Now moving from rhetoric to reality, the Great Trade War of 2018 has kicked off a scramble for preferred commercial outcomes felt in the corridors of Congress and logged in White House phone calls.
Over the last months, U.S. manufacturers, the agricultural export lobby and primary commodity firms have moved into the trading trenches as reciprocal multibillion dollar tariffs begin to hit home. But lost in the uproar is a sense of the wider goals of this conflict.
Reciprocal trade “fairness” remains the dominant public rationale, but there are bigger fish to fry: a monopolistic mindset must come under sustained fire, especially China’s mercantilist, possessive and beggar-thy-neighbor industrial policy.
Yet while the U.S. administration has good reason to challenge China on the thrust of trading policy, tariffs invariably cause indiscriminate damage, doing little to derail or even moderate China’s advanced manufacturing and tech sector plans.
Lifting American competitiveness across the board is a more enduring goal that requires renewed attention to domestic impediments to competitive productivity, whether regulatory overload or infrastructure shortcomings.
In many respects, we have been our own enemy when one surveys eroding U.S. competitiveness and the steady diminution of our industrial and manufacturing sector. We have also acquiesced in the widening of glaring strategic vulnerabilities — notably the nearly complete American dependence on China’s rare earth minerals, a situation shaped in equal parts by China’s strategic mercantilism and by our own domestic policy.
It is not far-fetched to see in China’s monopoly of the global rare earth minerals market something like a “nuclear option,” employable as and when the trade tariffs conflict escalates further. Rare earth minerals (REM) have become critical to the production of such products as wind turbines and electric engines, and to dominant U.S. defense technologies like smart bombs and night-vision goggles.
The various minerals counted as REM, which include yttrium and neodymium, remain essential to a dizzying variety of advanced technologies in which, until the early 1990s, the United States had long been the world’s largest developer. Since then the Chinese have come to dominate the rare earth marketplace. Astonishingly, not a single American rare earths mine remains in operation today.

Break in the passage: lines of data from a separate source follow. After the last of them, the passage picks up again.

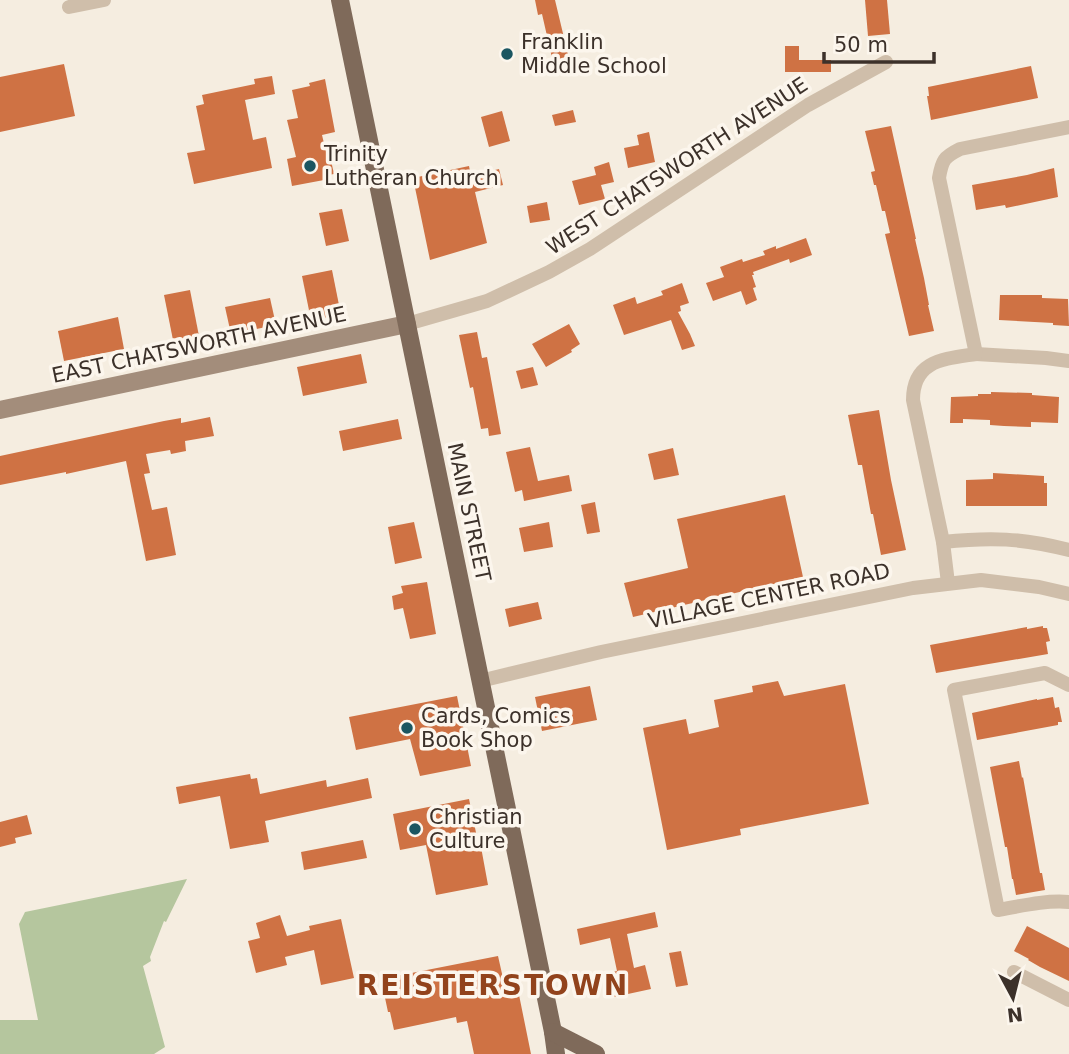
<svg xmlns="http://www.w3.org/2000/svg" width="1069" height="1054" font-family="'DejaVu Sans',sans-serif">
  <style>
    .green { fill: #b5c69e }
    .building { fill: #cf7244 }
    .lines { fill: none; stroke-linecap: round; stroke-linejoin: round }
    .street { stroke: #cfbeaa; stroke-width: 14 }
    .secondary { stroke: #a38d7b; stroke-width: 18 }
    .primary { stroke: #7f6a5a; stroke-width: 18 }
    .poi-dot { fill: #1b5661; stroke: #fcf6ed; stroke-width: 2.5 }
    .labels { text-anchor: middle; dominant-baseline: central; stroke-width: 7; stroke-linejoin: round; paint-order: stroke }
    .poi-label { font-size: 21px; fill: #3c312a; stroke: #fcf6ed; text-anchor: start }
    .street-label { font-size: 21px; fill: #3c312a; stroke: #fcf6ed }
    .district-label { font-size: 28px; font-weight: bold; letter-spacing: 2px; fill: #92431c; stroke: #fcf6ed }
  </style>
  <rect width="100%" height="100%" fill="#f5ede0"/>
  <path class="green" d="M187 879 166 922 164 921 150 957 151 961 143 966 165 1047 154 1054H0V1020H38L19 924 25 912Z"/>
  <g class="building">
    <path d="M535 0H555L571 67 555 71 542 14 538 15Z"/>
    <path d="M865 0H887L890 34 868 36Z"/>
    <path d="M785 46H799V60H831V72H785Z"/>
    <path d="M64 64 75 116 0 132V77Z"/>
    <path d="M1031 66 1038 98 931 120 927 96H929L928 87Z"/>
    <path d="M272 76 275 94 245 100 253 140 266 137 272 168 194 184 187 153 205 150 196 106 204 104 202 95 255 84 254 79Z"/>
    <path d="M325 79 335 132 322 135 327 156H330L334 174 323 176 324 180 292 186 287 159 296 157 287 120 298 118 292 90 310 86 309 83Z"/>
    <path d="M573 110 576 122 555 126 552 115Z"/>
    <path d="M502 111 510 141 489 147 481 117Z"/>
    <path d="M891 126 916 239H915L924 278 929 305H928L934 331 909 336 885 234 890 233 885 211H882L876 185H874L871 172 875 171 865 131Z"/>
    <path d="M649 132 655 162 628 168 624 148 639 145 637 135Z"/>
    <path d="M609 162 614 182 601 185 605 199 579 205 572 181 596 175 594 167Z"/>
    <path d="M469 166 471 176 499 169 503 185 475 192 487 243 430 260 413 178Z"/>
    <path d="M1054 168 1058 197 1006 208 1005 205 976 210 972 185 1027 175Z"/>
    <path d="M547 202 550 220 530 223 527 206Z"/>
    <path d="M342 209 349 241 326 246 319 213Z"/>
    <path d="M806 238 812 255 790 263 789 259 753 272 754 275H752L756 287 753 288 757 300 746 305 741 291 713 301 706 283 724 277 720 267 742 259 743 262 765 255 763 251 776 246V249Z"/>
    <path d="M332 270 341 315 311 320 302 276Z"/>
    <path d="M682 283 689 303 680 306 681 311 678 312 690 334 695 346 682 350 671 320 624 335 613 305 635 297 637 304 663 295 661 291Z"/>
    <path d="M190 290 199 336 173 340 164 295Z"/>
    <path d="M1000 295H1042V298L1068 299 1069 326 1053 325V323L999 320Z"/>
    <path d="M270 298 276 325 231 334 225 307Z"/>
    <path d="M118 317 124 349 64 361 58 331Z"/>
    <path d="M569 324 580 344 571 350 572 352 546 367 532 344Z"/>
    <path d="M477 332 482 358 487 357 501 434 489 436 488 428 481 429 473 387 470 388 459 335Z"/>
    <path d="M361 354 367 383 303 396 297 367Z"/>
    <path d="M533 367 538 385 521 389 516 371Z"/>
    <path d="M991 392 1032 393V395L1059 397 1058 423 1031 422V427L1004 426 990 425V420L963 419V423H950L951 397 978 396V394H991Z"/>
    <path d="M879 410 891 480 906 550 881 555 873 514H871L862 465H858L848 415Z"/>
    <path d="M210 417 214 436 185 441 186 451 171 454 170 450 146 454 150 473 144 474 152 510 167 507 176 555 146 561 126 461 66 474V472L0 485V456L164 421 181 418V423Z"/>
    <path d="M398 419 402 439 343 451 339 431Z"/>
    <path d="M530 447 538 481 569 475 572 491 524 501 522 490 515 492 506 452Z"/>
    <path d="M673 448 679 475 654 480 648 454Z"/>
    <path d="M993 473 1044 476V483H1047V506H966V480L993 479Z"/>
    <path d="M785 495 803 577 633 617 624 583 688 568 677 519Z"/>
    <path d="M595 502 600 532 587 534 581 505Z"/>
    <path d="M414 522 422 558 395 564 388 527Z"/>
    <path d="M549 522 553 547 524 552 519 528Z"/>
    <path d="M427 582 436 634 410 639 403 608 394 610 392 596 403 593 401 586Z"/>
    <path d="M538 602 542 619 509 627 505 609Z"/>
    <path d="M1043 626V628H1047L1050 641 1046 642 1048 654 936 673 930 645 1011 630 1027 627V629Z"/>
    <path d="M778 681 784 696 845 684 869 804 740 829 741 835 667 850 643 728 686 719 689 734 719 727 714 700 753 692 752 686Z"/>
    <path d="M590 686 597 720 542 731 535 697Z"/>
    <path d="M457 696 471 766 420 776 410 739 356 750 349 717Z"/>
    <path d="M1053 697 1055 708 1059 707 1062 722H1058V725L977 740 972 713 1037 699V700Z"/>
    <path d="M1019 761 1022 778 1023 777 1040 873H1042L1045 890 1016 895 1013 879H1012L1007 847H1005L990 767Z"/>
    <path d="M250 774 251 779 257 778 260 794 326 780 327 787 368 778 372 798 265 821 269 842 230 849 220 796 179 804 176 787Z"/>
    <path d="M469 799 479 847H481L488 885 436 895 426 845 400 850 393 814Z"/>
    <path d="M27 815 32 834 15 838 16 843 0 847V822Z"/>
    <path d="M363 840 367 858 304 870 301 852Z"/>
    <path d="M655 912 658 927 627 934 634 968 645 965 651 989 614 997 608 973 617 971 610 938 580 945 577 929Z"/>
    <path d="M280 915 287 936 310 930 309 926 341 919 354 978 321 985 314 950 285 957 287 965 256 973 248 941 260 938 256 923Z"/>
    <path d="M1027 926 1069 948V981L1040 967 1028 960 1029 959 1014 951Z"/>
    <path d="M681 951 688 985 676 987 669 953Z"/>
    <path d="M498 956 505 987 517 985 531 1054H474L467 1021 457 1023 456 1017 394 1030 390 1012H388L381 979Z"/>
  </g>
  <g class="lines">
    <g class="street">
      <path d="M69 7 104 0"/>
      <path d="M407 324 487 301 549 272 590 249 808 105 886 62"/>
      <path d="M976 354 1046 358 1069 361"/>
      <path d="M943 542C991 537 1022 538 1069 550"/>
      <path d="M948 583 943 542 913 400C913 360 944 359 976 354L939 178C942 160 944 157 960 149L1069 127"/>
      <path d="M480 681 601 652 913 588 981 580 1039 587 1069 594"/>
      <path d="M1069 685 1045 673 954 690 998 910C1021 906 1045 900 1069 902"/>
      <path d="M1014 972 1069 1000"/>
    </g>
    <path class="secondary" d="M0 410 407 324"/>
    <g class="primary">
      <path d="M340 0 553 1032 556 1054"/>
      <path d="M553 1032 596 1054"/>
    </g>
  </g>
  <g class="poi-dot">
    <circle cx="507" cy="54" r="7"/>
    <circle cx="310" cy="166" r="7"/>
    <circle cx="407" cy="728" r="7"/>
    <circle cx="415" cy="829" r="7"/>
  </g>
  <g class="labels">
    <g class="poi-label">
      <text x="521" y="42">Franklin<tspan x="521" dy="24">Middle School</tspan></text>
      <text x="324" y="154">Trinity<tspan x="324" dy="24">Lutheran Church</tspan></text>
      <text x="421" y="716">Cards, Comics<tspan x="421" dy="24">Book Shop</tspan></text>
      <text x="429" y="817">Christian<tspan x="429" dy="24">Culture</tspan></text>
    </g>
    <g class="street-label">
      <text transform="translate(677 166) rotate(-33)">WEST CHATSWORTH AVENUE</text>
      <text transform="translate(199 345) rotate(-12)">EAST CHATSWORTH AVENUE</text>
      <text transform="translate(469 512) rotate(78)">MAIN STREET</text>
      <text transform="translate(769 596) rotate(-12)">VILLAGE CENTER ROAD</text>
    </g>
    <g class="district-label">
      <text x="493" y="985">REISTERSTOWN</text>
    </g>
  </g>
  <g transform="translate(1013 998) rotate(173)" stroke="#fcf6ed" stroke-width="5" paint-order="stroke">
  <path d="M0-5L12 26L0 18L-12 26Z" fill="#3c312a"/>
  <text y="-10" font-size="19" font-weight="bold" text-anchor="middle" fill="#3c312a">N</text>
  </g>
  <path d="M824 52v10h110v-10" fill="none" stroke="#3c312a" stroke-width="3.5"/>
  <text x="834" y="52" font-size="21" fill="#3c312a" stroke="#fcf6ed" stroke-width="5" paint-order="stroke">50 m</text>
</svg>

Glaring vulnerabilities like this sound a drumbeat for a coherent effort to rebuild the U.S. industrial base, and to reduce self-imposed impediments to strategic American competitiveness.

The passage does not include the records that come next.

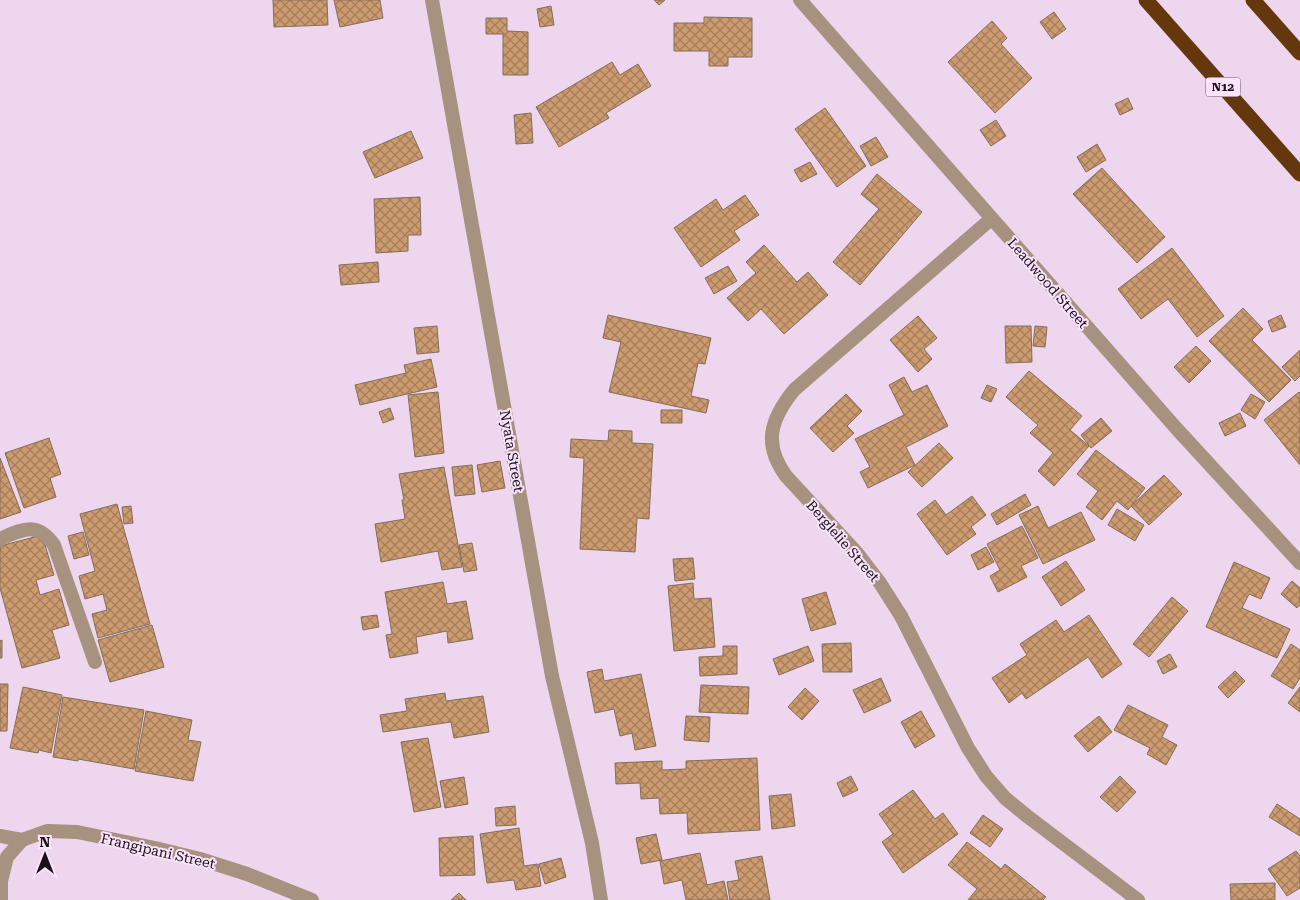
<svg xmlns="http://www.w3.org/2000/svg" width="1300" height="900" font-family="'Roboto Serif',serif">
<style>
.building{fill:url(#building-cross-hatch);stroke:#846d5a}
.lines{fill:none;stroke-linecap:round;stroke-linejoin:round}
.minor{stroke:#a7917f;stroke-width:14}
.tertiary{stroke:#a7917f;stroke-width:14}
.motorway{stroke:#64380c;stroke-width:15}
.labels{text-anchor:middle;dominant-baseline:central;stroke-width:4;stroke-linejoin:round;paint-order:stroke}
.shield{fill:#fae3fb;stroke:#5d515e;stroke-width:1}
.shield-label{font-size:12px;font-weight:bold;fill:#1a121b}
.street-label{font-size:14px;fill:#1a121b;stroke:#fae3fb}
</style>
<defs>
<pattern id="building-cross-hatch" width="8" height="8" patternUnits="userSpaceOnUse" patternTransform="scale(1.25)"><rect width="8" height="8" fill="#cc9b6f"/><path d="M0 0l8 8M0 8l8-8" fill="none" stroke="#a57d5a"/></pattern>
</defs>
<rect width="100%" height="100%" fill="#edd6ee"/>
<path class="building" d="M 273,0 L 327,0 L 328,25 L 274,27 Z
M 334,0 L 380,0 L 383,18 L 340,27 Z
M 654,0 L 665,0 L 659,5 Z
M 551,6 L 554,25 L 540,27 L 537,9 Z
M 1054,12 L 1066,29 L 1052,39 L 1040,22 Z
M 704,17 L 752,18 L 752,57 L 728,57 L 728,66 L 709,66 L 709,51 L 674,51 L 674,23 L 704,23 Z
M 486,18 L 507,18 L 507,31 L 528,32 L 528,75 L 503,75 L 503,34 L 486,34 Z
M 992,21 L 1007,38 L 1001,44 L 1032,78 L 995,113 L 948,62 Z
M 612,62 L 620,75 L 638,64 L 651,86 L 606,113 L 609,118 L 559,147 L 536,107 Z
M 1128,98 L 1133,109 L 1120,115 L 1115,104 Z
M 825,108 L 866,166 L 837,187 L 795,129 Z
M 531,113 L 533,143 L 516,144 L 514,115 Z
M 996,120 L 1006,136 L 991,146 L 980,130 Z
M 411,131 L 423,158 L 375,178 L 363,152 Z
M 876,137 L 888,157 L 871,166 L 860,146 Z
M 1097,144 L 1106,160 L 1086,172 L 1077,157 Z
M 810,162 L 817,174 L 801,182 L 794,170 Z
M 1102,168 L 1165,237 L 1137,263 L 1073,194 Z
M 877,174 L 922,212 L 860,285 L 833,262 L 879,209 L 861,194 Z
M 745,195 L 759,215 L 734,231 L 740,240 L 701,267 L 674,228 L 716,199 L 723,210 Z
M 420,197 L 421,235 L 408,235 L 408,251 L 376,253 L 374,199 Z
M 764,245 L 797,282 L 808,272 L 828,295 L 784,334 L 761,309 L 748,321 L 727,298 L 756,273 L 746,262 Z
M 1172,248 L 1224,316 L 1197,337 L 1168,299 L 1141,319 L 1118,289 Z
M 378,262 L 379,282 L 341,285 L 339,265 Z
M 728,266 L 737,281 L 714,294 L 705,278 Z
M 1243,308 L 1263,329 L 1252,340 L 1291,380 L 1269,402 L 1209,341 Z
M 608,315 L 711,338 L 705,364 L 698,363 L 691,396 L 709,400 L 706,413 L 609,392 L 621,342 L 603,338 Z
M 1281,315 L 1286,327 L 1272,332 L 1268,321 Z
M 918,316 L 937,338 L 924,349 L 932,359 L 918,372 L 890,340 Z
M 437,326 L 439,352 L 417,354 L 414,328 Z
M 1005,326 L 1031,326 L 1032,362 L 1006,363 Z
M 1035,326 L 1047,327 L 1045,347 L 1033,346 Z
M 1196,346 L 1211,361 L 1189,383 L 1174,367 Z
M 1300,350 L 1300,376 L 1295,381 L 1282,367 Z
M 431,359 L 437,387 L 360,405 L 355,385 L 406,373 L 404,365 Z
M 1029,371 L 1082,416 L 1070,430 L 1089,446 L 1054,486 L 1038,471 L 1053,453 L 1030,433 L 1038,425 L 1006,397 Z
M 904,377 L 912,392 L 927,385 L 948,426 L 906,447 L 915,465 L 868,488 L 860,472 L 870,467 L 855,439 L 904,415 L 889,385 Z
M 987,385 L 997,389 L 991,402 L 981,398 Z
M 438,392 L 444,453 L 415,457 L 408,395 Z
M 1299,392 L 1300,393 L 1300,465 L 1264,420 Z
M 846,394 L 862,411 L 847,426 L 854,433 L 833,452 L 810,428 Z
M 1251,394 L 1265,402 L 1255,419 L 1241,410 Z
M 390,408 L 394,419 L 383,423 L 379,412 Z
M 661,410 L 682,410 L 682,423 L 661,423 Z
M 1240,413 L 1246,426 L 1225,436 L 1219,423 Z
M 1101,418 L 1112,431 L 1091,448 L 1081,435 Z
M 609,430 L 632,431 L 632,443 L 653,444 L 649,519 L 637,518 L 635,552 L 580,549 L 584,458 L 570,457 L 571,439 L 608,441 Z
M 49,438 L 61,474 L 50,478 L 56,497 L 24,508 L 5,453 Z
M 939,443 L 953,458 L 922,487 L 908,472 Z
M 1096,450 L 1145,488 L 1128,510 L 1117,501 L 1102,520 L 1086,507 L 1098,491 L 1077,474 Z
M 0,458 L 21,512 L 0,519 Z
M 500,461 L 505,488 L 482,492 L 477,465 Z
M 472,465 L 475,494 L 455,496 L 452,467 Z
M 444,467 L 462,567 L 442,570 L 438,551 L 381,562 L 375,524 L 405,519 L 402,500 L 404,500 L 399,474 Z
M 1164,475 L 1182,494 L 1149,525 L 1131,506 Z
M 1025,494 L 1031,505 L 997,525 L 991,514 Z
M 972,496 L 986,515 L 971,527 L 976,534 L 947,555 L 917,514 L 935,500 L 946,515 Z
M 117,504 L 150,624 L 98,638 L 92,614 L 107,610 L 103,594 L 85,599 L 79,576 L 95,571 L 80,514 Z
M 131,506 L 133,523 L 124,524 L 122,507 Z
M 1038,506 L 1048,528 L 1081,512 L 1095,540 L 1043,564 L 1019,515 Z
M 1117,509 L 1144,525 L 1135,541 L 1108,525 Z
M 1022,526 L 1038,558 L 1021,566 L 1027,577 L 998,592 L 990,576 L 1000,570 L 987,544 Z
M 83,532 L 89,555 L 74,559 L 68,536 Z
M 42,535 L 54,575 L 36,580 L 40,595 L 59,589 L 69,625 L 52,630 L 60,658 L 22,668 L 0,588 L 0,546 Z
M 472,543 L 477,570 L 464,572 L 459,545 Z
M 986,547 L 994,562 L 978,570 L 971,555 Z
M 693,558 L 695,579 L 675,581 L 673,559 Z
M 1066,561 L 1085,590 L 1061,606 L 1042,577 Z
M 1234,562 L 1270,578 L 1261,599 L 1249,594 L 1242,608 L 1290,629 L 1277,658 L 1206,627 Z
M 1292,581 L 1300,588 L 1300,605 L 1297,608 L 1281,594 Z
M 443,582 L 447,604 L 466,601 L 473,639 L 448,643 L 447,631 L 416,637 L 418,653 L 390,658 L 386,635 L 392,634 L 385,592 Z
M 693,583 L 694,599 L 711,598 L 715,647 L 674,651 L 668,586 Z
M 826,592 L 836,624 L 811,631 L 802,599 Z
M 1172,597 L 1188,611 L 1149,657 L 1133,644 Z
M 377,615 L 379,627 L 363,630 L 361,617 Z
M 1089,615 L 1122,664 L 1102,678 L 1088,657 L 1026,699 L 1022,693 L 1009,703 L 992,678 L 1027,655 L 1020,644 L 1056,620 L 1064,632 Z
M 152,625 L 164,667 L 110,682 L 98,640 Z
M 2,640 L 2,658 L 0,658 L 0,641 Z
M 851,643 L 852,672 L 823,672 L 822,644 Z
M 1291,644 L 1300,650 L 1300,678 L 1293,689 L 1271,676 Z
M 723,646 L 737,646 L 737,674 L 700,676 L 699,657 L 723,656 Z
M 808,646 L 814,661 L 779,675 L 773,659 Z
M 1170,654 L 1177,667 L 1163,674 L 1157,661 Z
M 602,669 L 604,681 L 641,674 L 656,746 L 635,750 L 632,733 L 620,736 L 614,709 L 595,713 L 587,672 Z
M 1235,671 L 1245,681 L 1228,698 L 1218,687 Z
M 881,678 L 891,701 L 864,713 L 853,690 Z
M 0,684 L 8,684 L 7,731 L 0,731 Z
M 701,685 L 749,687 L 748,714 L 699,712 Z
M 23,687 L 62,695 L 51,753 L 39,750 L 38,753 L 10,748 Z
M 1300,687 L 1300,712 L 1288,703 Z
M 805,688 L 819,701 L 802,720 L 788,707 Z
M 445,693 L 446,701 L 483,696 L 489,732 L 454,738 L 451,722 L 383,732 L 380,715 L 407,711 L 405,699 Z
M 63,697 L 144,710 L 134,769 L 78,759 L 78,761 L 53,757 Z
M 1128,705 L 1168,725 L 1162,737 L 1177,745 L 1166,765 L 1147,754 L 1150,748 L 1114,730 Z
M 146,711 L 192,720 L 188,740 L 201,742 L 193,781 L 135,771 Z
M 921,711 L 935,736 L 915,748 L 901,722 Z
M 686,716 L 710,717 L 709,742 L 684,740 Z
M 1099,716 L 1112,732 L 1088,752 L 1074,736 Z
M 428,738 L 441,807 L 414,812 L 401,742 Z
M 757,758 L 760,830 L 688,834 L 687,813 L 660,814 L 659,798 L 641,799 L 640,783 L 616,784 L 615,763 L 662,761 L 662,770 L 686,769 L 686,761 Z
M 851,776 L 858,790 L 843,797 L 837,783 Z
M 1120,776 L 1136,792 L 1117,812 L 1100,797 Z
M 464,777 L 468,804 L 445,808 L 440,781 Z
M 913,790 L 935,819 L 943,813 L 958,834 L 903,873 L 882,842 L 893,834 L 879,814 Z
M 791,794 L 795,826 L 772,829 L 769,796 Z
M 1277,804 L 1300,819 L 1300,836 L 1269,817 Z
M 515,806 L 516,825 L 496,826 L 495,808 Z
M 983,815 L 1003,829 L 990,847 L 970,833 Z
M 519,828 L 524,866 L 538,864 L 541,886 L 516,890 L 514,880 L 487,883 L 480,834 Z
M 656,834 L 662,860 L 641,864 L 636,838 Z
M 473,836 L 475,875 L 440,876 L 439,838 Z
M 967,842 L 1001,869 L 1005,864 L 1046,897 L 1043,900 L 968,900 L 977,889 L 948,865 Z
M 1296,851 L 1300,856 L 1300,888 L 1287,896 L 1268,869 Z
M 700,853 L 707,885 L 724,881 L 728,900 L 686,900 L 682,880 L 664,884 L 660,861 Z
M 762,856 L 770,900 L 730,900 L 727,882 L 739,880 L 735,861 Z
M 561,858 L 566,877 L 545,884 L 539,864 Z
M 1275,883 L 1275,900 L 1231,900 L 1230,884 Z
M 459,893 L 466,900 L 451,900 Z"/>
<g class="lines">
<path class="minor" d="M 432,0 L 552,676 L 592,843 L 601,900
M 800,0 L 1176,428 L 1300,563
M 991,219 L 794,390 C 770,420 763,444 786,476 L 857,553 L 880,583 L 901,616 L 968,748 L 986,776 L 1005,798 L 1027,816 L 1138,900
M 0,539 C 23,529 37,521 54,545 L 95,662
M 0,836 L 22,840"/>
<path class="tertiary" d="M 1,900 L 1,881 L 7,857 L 22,840 L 47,831 L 77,832 L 155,848 L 200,859 L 247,874 L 312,900"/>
<path class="motorway" d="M 1146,0 L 1300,174
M 1253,0 L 1300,53"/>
</g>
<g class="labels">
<rect class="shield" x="1205.5" y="77.5" width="35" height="19" rx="4"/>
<g class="shield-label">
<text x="1223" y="87">N12</text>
</g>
<g class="street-label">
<text transform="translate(1048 283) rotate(49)">Leadwood Street</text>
<text transform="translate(512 451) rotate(80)">Nyata Street</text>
<text transform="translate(843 541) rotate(49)">Berglelie Street</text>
<text transform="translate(158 851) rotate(13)">Frangipani Street</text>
</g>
</g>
<g transform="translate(45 855)" stroke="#fae3fb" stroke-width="4" paint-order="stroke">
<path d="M0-4L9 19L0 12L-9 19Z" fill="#1a121b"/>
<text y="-8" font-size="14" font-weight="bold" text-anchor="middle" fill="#1a121b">N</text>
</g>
</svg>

In this quest, the decline of U.S. mining should stand as both warning and a call for action. Its decline exemplifies the varied challenges facing U.S. industry. As a former defense official focused on China’s strategic assertiveness, I have a view of the market and production vulnerabilities that favor that country’s across-the-board challenge to the United States.
Despite our bottomless appetite for minerals and metals indispensable to the manufacture of smart phones, lithium-ion batteries and solar panels, we impose many obstacles to mining those very same minerals. The result: mining investment and minerals production has gone elsewhere.
This trend stands in total contrast to America’s resource position. The United States has some of the world’s largest mineral reserves (the U.S. Geological Survey estimates their value at $6.2 trillion). But our dependence on imported minerals is stark. The United States has become 100 percent import-dependent on 21 critical minerals, and we are now 50 percent, or more, import dependent on an additional 29 minerals.
Ask the mining industry what can be done to reverse this trend. Its answer: Reform the current mine permitting system. It regularly takes a decade or more to open a new mine in the United States. A redundant, broken mine permitting process has become an anchor on U.S. producers.
Despite the environmental sensitivities, no permitting process need take a decade. In Canada and Australia, nations with environmental safeguards on par with our own, mine permitting takes just two to three years.
The current focus on imbalanced trade should therefore lead to a new appreciation of our own self-imposed impediments to our own competitiveness. Glaring strategic vulnerabilities resulting from our REM dependency should further heighten awareness of the China Challenge. Tackling the self-imposed competitiveness barriers, like the cumbersome mine permitting process, may lack the political flair of new tariff announcements. But it counts for just as much, if not more.